**Work task A**: Arrange the part of the listing that opens with the line containing "What are all" and closes with the listing's last line as a Markdown table with columns No. and Line, giving each row a number and one line. Leave out blank lines and pictures.

**Text provided**:
↓↓↓

ACH550-PNPT21U-EN Two-Contactor Vs. Three-Contactor Bypass.indd
Technical note Two-Contactor Vs. Three-Contactor Bypass
ABB factory designed VFDs with Bypass take advantage of a proven two-contactor bypass design rather than a less reliable three-contactor design. This two-contactor design philosophy was implemented because it includes several inherent advantages for the end user. When paired with the VFD service switch (drive isolation mechanical only disconnect) a two contactor bypass provides all the features of a three contactor system and more. A two-contactor design provides a safer bypass. One of the common rationalizations used for a three-contactor bypass is drive serviceability. A common perception is that an input contactor provides a safe disconnect method for removing input power from the VFD during servicing. Our competitors may state that the three-contactor bypass allows the customer to remove and replace the VFD while the motor is run in the bypass mode. While this may have occasionally occurred in the field, a customer should never attempt to swap a drive on the load side of a contactor when power exists on the line side. The fact is that several conditions can result in unexpected power being applied to the load side of a contactor. − − The contactor could be mechanically jammed or have welded contacts. − − Coil voltage could be inadvertently applied to the contactor while the VFD control wiring is being removed and reinstalled. − − Accidental pressure could be placed on the plunger, engaging the three phase contacts Any of these conditions could result in equipment damage and physical harm. Safe electrical maintenance practices require removal of fuses and/or the use of a disconnect switch. How many electrical equipment enclosures do you know of that utilize a contactor as the method for removing power from the equipment inside? After all, a contactor is not an NEC recognized, lockable, physical disconnect. A two-contactor, two disconnect (one drive isolation, one external main disconnect) bypass is the only type of bypass that will allow a customer to change out the drive while running the motor in bypass. Additionally, all factory designed ABB drive / bypass systems have fast acting drive input fuses that can be easily removed to isolate (disconnect) the VFD from the line with a visible air gap if no VFD service switch is optioned.

↑↑↑

**Work task B**: Pick up the technical note on two-contactor versus three-contactor bypass where it stops and continue it.

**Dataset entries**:

↓↓↓

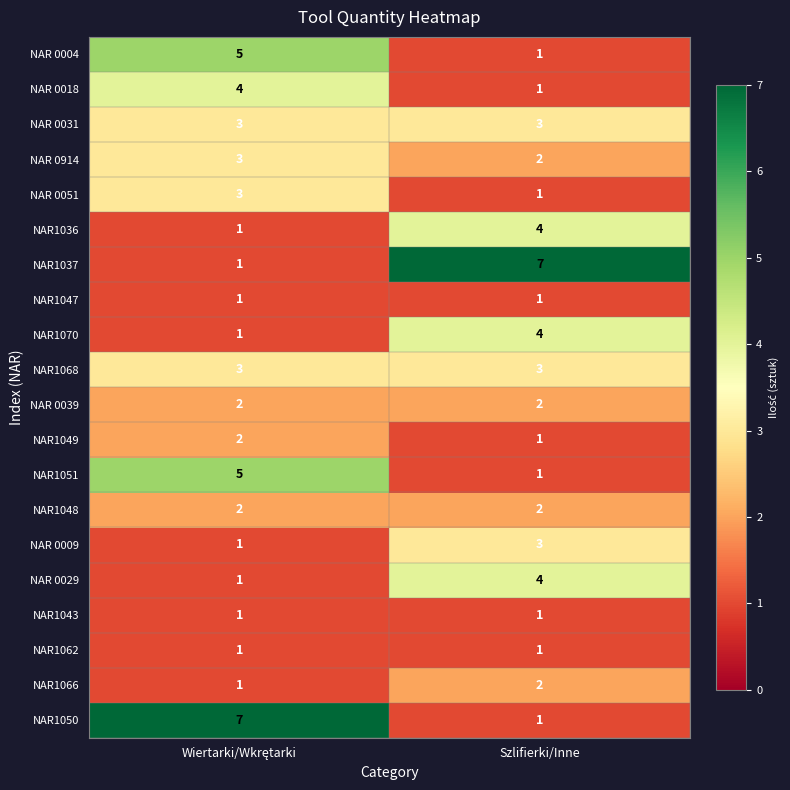

What is the total value across all series at Szlifierki/Inne?

45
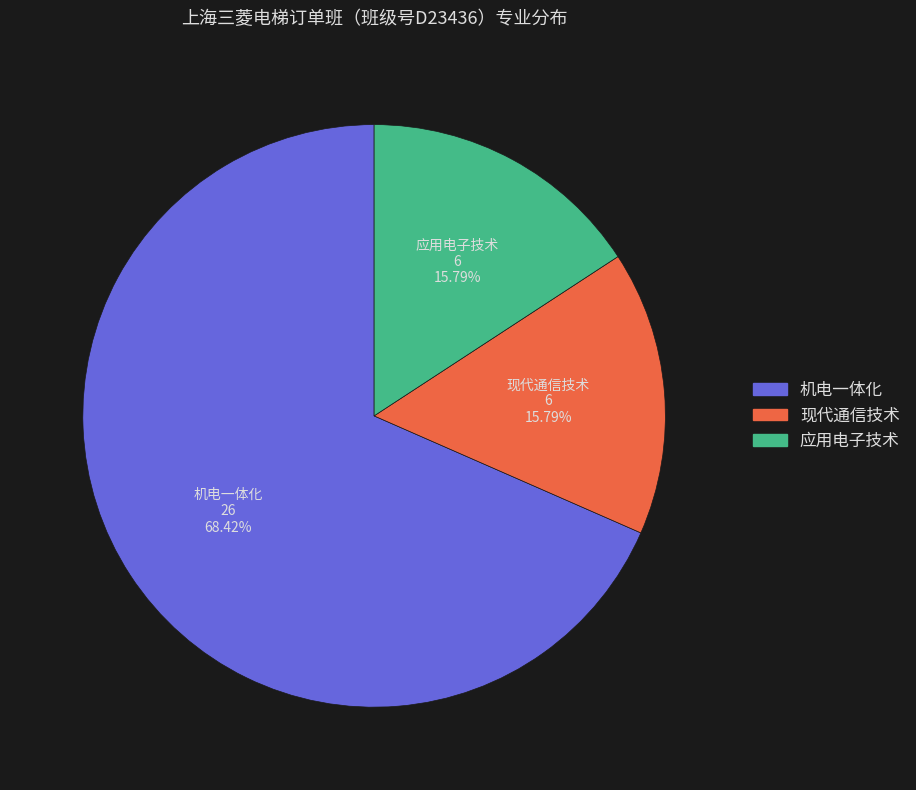

Is there a majority slice in this chart?

Yes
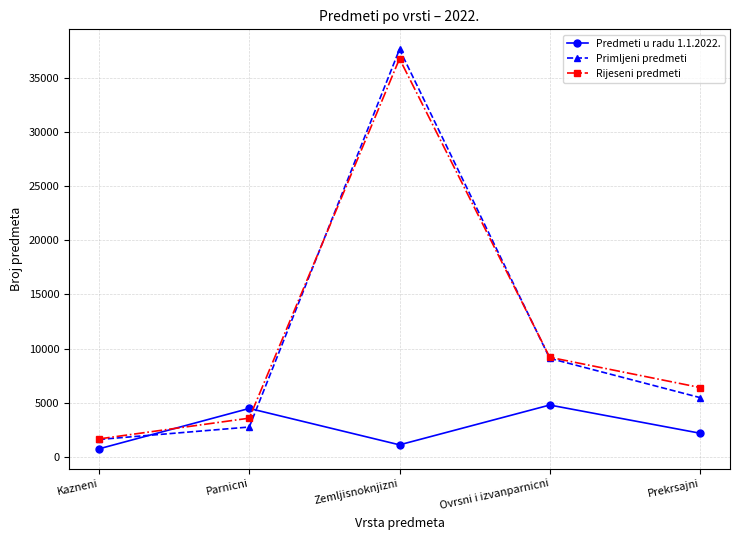

What are all the series names shown in the legend?

Predmeti u radu 1.1.2022., Primljeni predmeti, Rijeseni predmeti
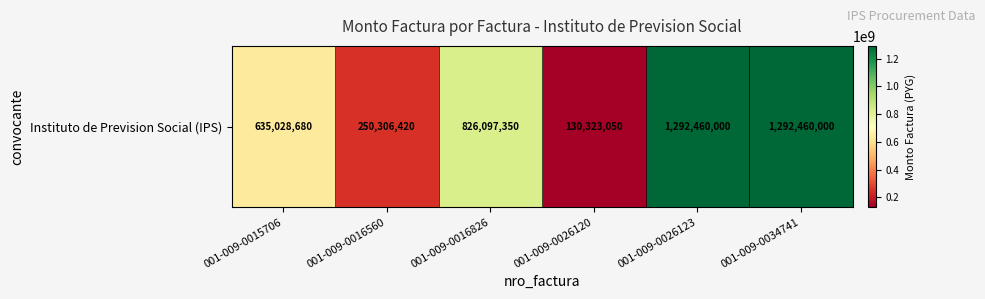

What value does the data have at 001-009-0016826, to the nearest 50?

826097350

↑↑↑

**Answer section A**:
| No. | Line |
|---|---|
| 1 | What are all the series names shown in the legend? |
| 2 | Predmeti u radu 1.1.2022., Primljeni predmeti, Rijeseni predmeti |
| 3 | What value does the data have at 001-009-0016826, to the nearest 50? |
| 4 | 826097350 |

**Answer section B**:
A two-contactor design provides a more reliable bypass. One of the main problems experienced with a typical 115 VAC, three-contactor bypass design is input contactor coil burnout. Under abnormal operating conditions such as a “brownout” or single-phase condition, an unregulated 115 VAC control transformer can cause the voltage across the input contactor coil to fall below the “hold-in” level of the contactor. Under these conditions the input contactor can chatter or drop out ending in contactor coil failure, contacts welding, or contacts failing open*. So now the three contactor Bypass system, which was purchased to make the system more reliable, has failed due to input voltages that the VFD without a bypass, would likely have not failed. Additionally if the input contactor drops out during a “brownout” or power outage, the system ride-through is reduced as the VFD immediately has zero power to draw from the line. These two types of failure scenarios cannot happen to a system that does not use a third contactor, as there is no voltage sensitive device upstream of the VFD in ABB systems. VFD – Test –Bypass functionality Three contactor systems are often specified with a three position selector switch “VFD-Test-Bypass”. ABB two contactor bypass systems can perform all three modes of operation without the three position switch, third contactor and associated wiring. VFD mode AND Bypass mode, as they imply, power the motor through one of the two parallel paths. These modes and the ability to manually switch to them are bare necessities in both the three contactor and two contactor solutions. VFD mode functionality is identical in both systems.
− − In Bypass mode, the only operational difference between them is: • In the three contactor solution the VFD is not powered because the input contactor is disengaged; • In the two contactor solution the VFD (and all its functions like serial communication) remain powered up, though not providing power to the motor.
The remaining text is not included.